### PROBLEM
Among the entries below, find every line that has "display" and pull it out.

INPUT DATA below:

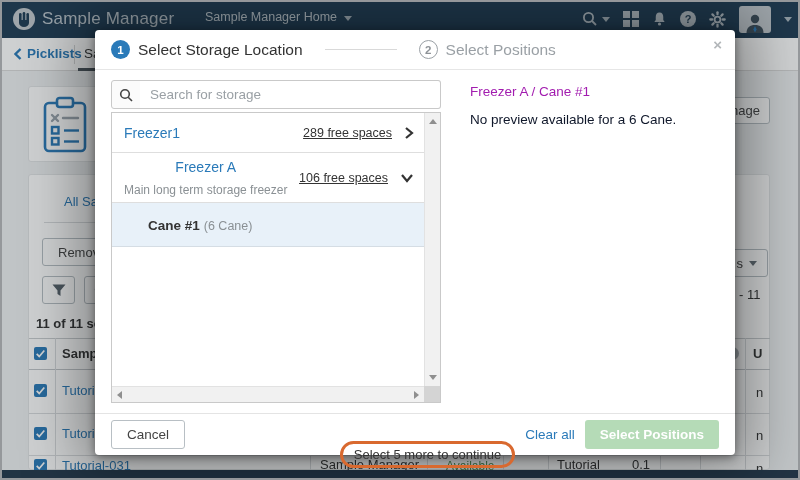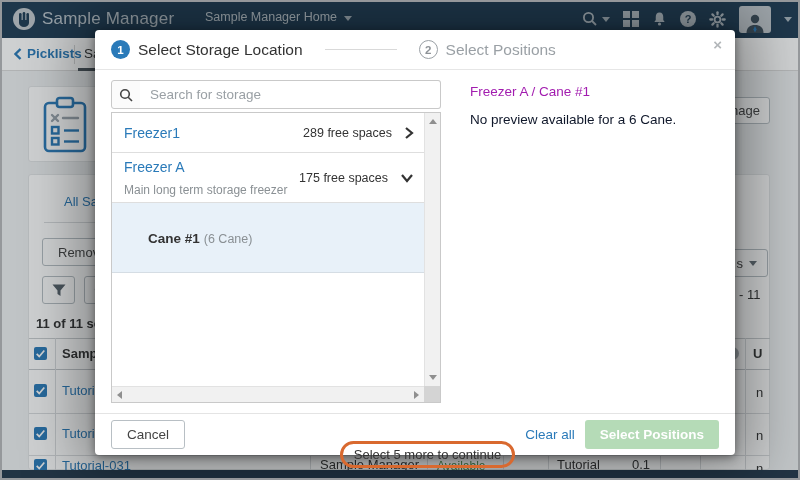--- a/index.html
+++ b/index.html
@@ -65,7 +65,7 @@
   .list-content { position:absolute; left:0; top:0; right:16px; bottom:16px; overflow:hidden; }
   .lrow { display:flex; align-items:center; border-bottom:1px solid #dedede; padding:0 10px 0 12px; }
   .lrow .grow { flex:1; }
-  .locname { font-size:14px; color:#2a7ab9; }
+  .locname { font-size:14px; color:#2a7ab9;text-align:center; }
   .locdesc { font-size:12px; color:#8a9094; margin-top:8px; }
   .loctitle { font-size:13.5px; color:#333; font-weight:bold; }
   .loctype { font-size:12.5px; color:#8a9094; font-weight:normal; margin-left:4px; }

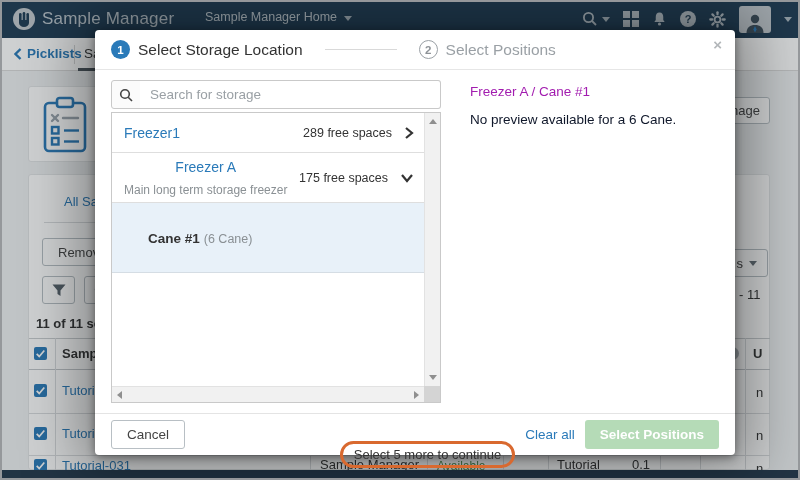--- a/index.html
+++ b/index.html
@@ -69,7 +69,7 @@
   .locdesc { font-size:12px; color:#8a9094; margin-top:8px; }
   .loctitle { font-size:13.5px; color:#333; font-weight:bold; }
   .loctype { font-size:12.5px; color:#8a9094; font-weight:normal; margin-left:4px; }
-  .freetext { font-size:12.5px; color:#333; margin-right:12px; white-space:nowrap; }
+  .freetext { font-size:12.5px; color:#333; margin-right:12px; white-space:nowrap;text-decoration:underline; }
   .sel-link { font-size:13.5px; color:#2a7ab9; white-space:nowrap; }
   .row-selected { background:#e8f1f9; }
   .annot { border:3px solid #d9692f; border-radius:16px; display:flex; align-items:center; }

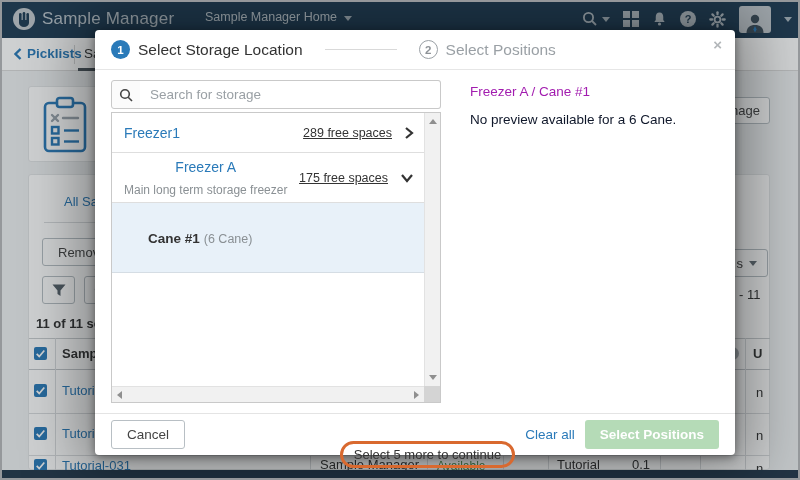--- a/index.html
+++ b/index.html
@@ -315,7 +315,7 @@
             <div class="locdesc">Main long term storage freezer</div>
           </span>
           <span class="grow"></span>
-          <span class="freetext">175 free spaces</span>
+          <span class="freetext">106 free spaces</span>
           <svg width="14" height="10" viewBox="0 0 14 10">
             <polyline points="2,2 7,8 12,2" fill="none" stroke="#333" stroke-width="2.2"></polyline>
           </svg>

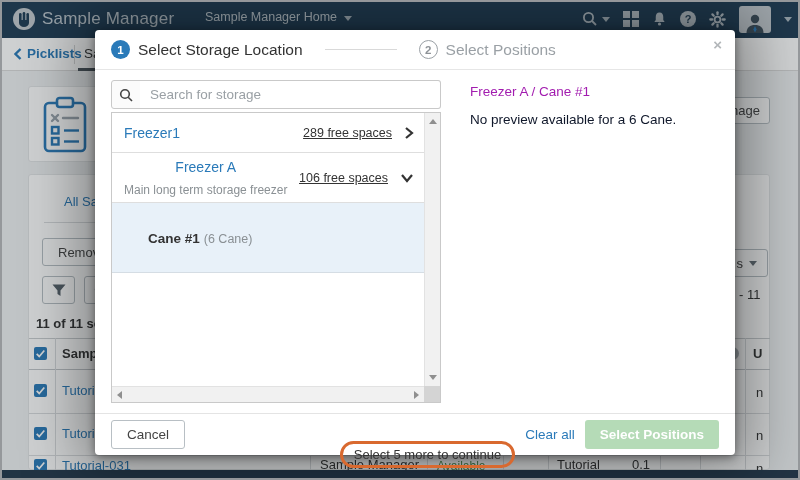--- a/index.html
+++ b/index.html
@@ -322,7 +322,7 @@
         </div>
 
 
-        <div class="lrow row-selected" style="height:70px;padding-left:36px;border-bottom:1px solid #d5dde4">
+        <div class="lrow row-selected" style="height:44px;padding-left:36px;border-bottom:1px solid #d5dde4">
           <span>
             <span class="loctitle">Cane #1</span><span class="loctype">(6 Cane)</span>
           </span>

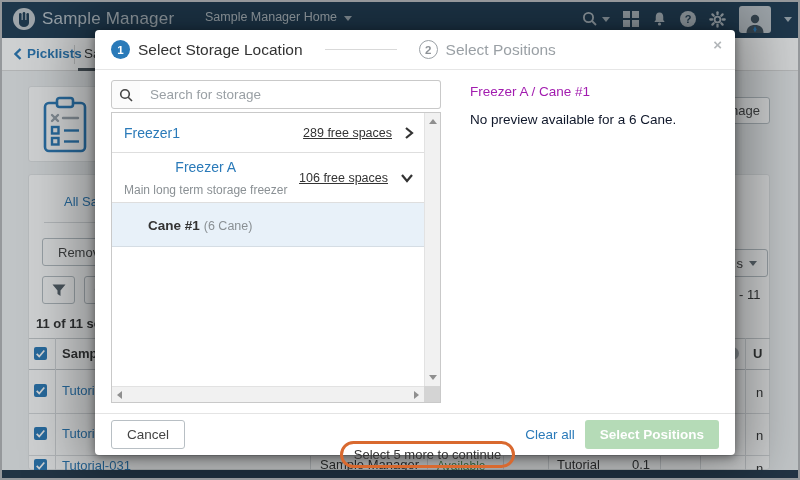--- a/index.html
+++ b/index.html
@@ -35,7 +35,7 @@
   .vline { position:absolute; width:1px; background:#d9dcde; z-index:1; }
   .hline { position:absolute; height:1px; background:#d9dcde; z-index:1; }
   .cb { width:13px; height:13px; background:#2a7ab9; border-radius:2px; display:flex; align-items:center; justify-content:center; }
-  .status-green { color:#4c8b4c; font-size:12px; }
+  .status-green { color:#4c8b4c; font-size:12px;margin-left:9px; }
   .bottomstrip { position:absolute; left:0; top:470px; width:800px; height:10px; background:#22384b; z-index:1; }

End of INPUT DATA.

### ANSWER BOX
   .lrow { display:flex; align-items:center; border-bottom:1px solid #dedede; padding:0 10px 0 12px; }
   .annot { border:3px solid #d9692f; border-radius:16px; display:flex; align-items:center; }
   .cb { width:13px; height:13px; background:#2a7ab9; border-radius:2px; display:flex; align-items:center; justify-content:center; }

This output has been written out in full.